▶ **WHAT IS NEEDED**:
Go through the records and filter out every line lacking the word "Creates"; copy the lines that remain.

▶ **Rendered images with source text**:
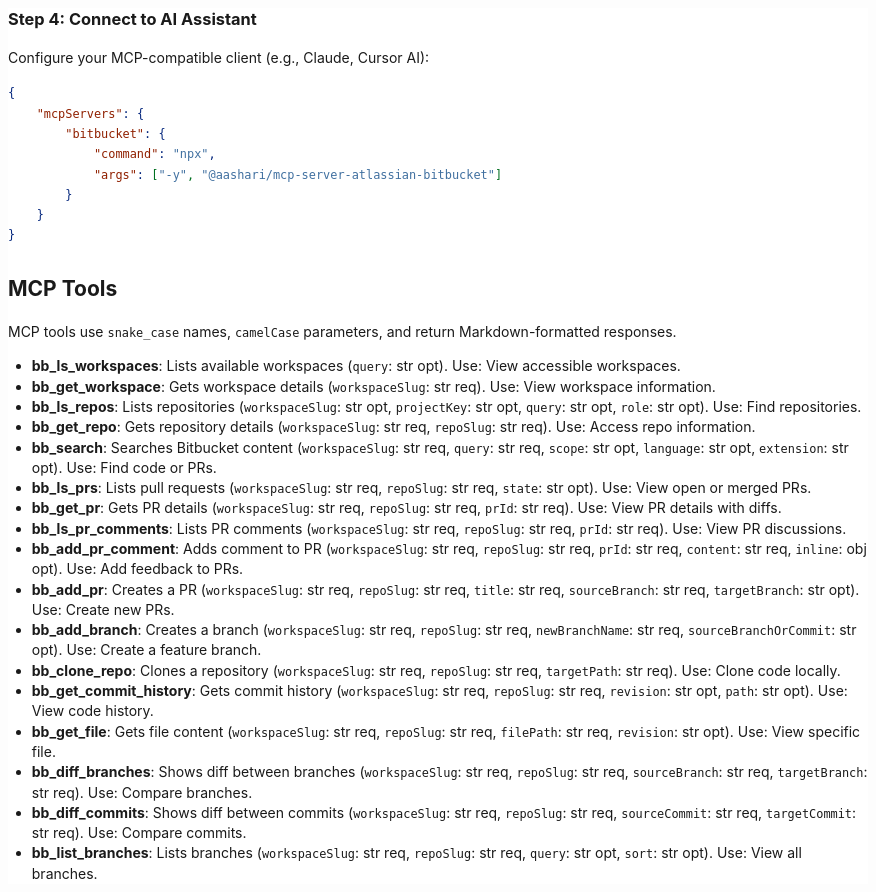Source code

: ### Step 4: Connect to AI Assistant

Configure your MCP-compatible client (e.g., Claude, Cursor AI):

```json
{
	"mcpServers": {
		"bitbucket": {
			"command": "npx",
			"args": ["-y", "@aashari/mcp-server-atlassian-bitbucket"]
		}
	}
}
```

## MCP Tools

MCP tools use `snake_case` names, `camelCase` parameters, and return Markdown-formatted responses.

- **bb_ls_workspaces**: Lists available workspaces (`query`: str opt). Use: View accessible workspaces.
- **bb_get_workspace**: Gets workspace details (`workspaceSlug`: str req). Use: View workspace information.
- **bb_ls_repos**: Lists repositories (`workspaceSlug`: str opt, `projectKey`: str opt, `query`: str opt, `role`: str opt). Use: Find repositories.
- **bb_get_repo**: Gets repository details (`workspaceSlug`: str req, `repoSlug`: str req). Use: Access repo information.
- **bb_search**: Searches Bitbucket content (`workspaceSlug`: str req, `query`: str req, `scope`: str opt, `language`: str opt, `extension`: str opt). Use: Find code or PRs.
- **bb_ls_prs**: Lists pull requests (`workspaceSlug`: str req, `repoSlug`: str req, `state`: str opt). Use: View open or merged PRs.
- **bb_get_pr**: Gets PR details (`workspaceSlug`: str req, `repoSlug`: str req, `prId`: str req). Use: View PR details with diffs.
- **bb_ls_pr_comments**: Lists PR comments (`workspaceSlug`: str req, `repoSlug`: str req, `prId`: str req). Use: View PR discussions.
- **bb_add_pr_comment**: Adds comment to PR (`workspaceSlug`: str req, `repoSlug`: str req, `prId`: str req, `content`: str req, `inline`: obj opt). Use: Add feedback to PRs.
- **bb_add_pr**: Creates a PR (`workspaceSlug`: str req, `repoSlug`: str req, `title`: str req, `sourceBranch`: str req, `targetBranch`: str opt). Use: Create new PRs.
- **bb_add_branch**: Creates a branch (`workspaceSlug`: str req, `repoSlug`: str req, `newBranchName`: str req, `sourceBranchOrCommit`: str opt). Use: Create a feature branch.
- **bb_clone_repo**: Clones a repository (`workspaceSlug`: str req, `repoSlug`: str req, `targetPath`: str req). Use: Clone code locally.
- **bb_get_commit_history**: Gets commit history (`workspaceSlug`: str req, `repoSlug`: str req, `revision`: str opt, `path`: str opt). Use: View code history.
- **bb_get_file**: Gets file content (`workspaceSlug`: str req, `repoSlug`: str req, `filePath`: str req, `revision`: str opt). Use: View specific file.
- **bb_diff_branches**: Shows diff between branches (`workspaceSlug`: str req, `repoSlug`: str req, `sourceBranch`: str req, `targetBranch`: str req). Use: Compare branches.
- **bb_diff_commits**: Shows diff between commits (`workspaceSlug`: str req, `repoSlug`: str req, `sourceCommit`: str req, `targetCommit`: str req). Use: Compare commits.
- **bb_list_branches**: Lists branches (`workspaceSlug`: str req, `repoSlug`: str req, `query`: str opt, `sort`: str opt). Use: View all branches.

▶ **OUTPUT**:
- **bb_add_pr**: Creates a PR (`workspaceSlug`: str req, `repoSlug`: str req, `title`: str req, `sourceBranch`: str req, `targetBranch`: str opt). Use: Create new PRs.
- **bb_add_branch**: Creates a branch (`workspaceSlug`: str req, `repoSlug`: str req, `newBranchName`: str req, `sourceBranchOrCommit`: str opt). Use: Create a feature branch.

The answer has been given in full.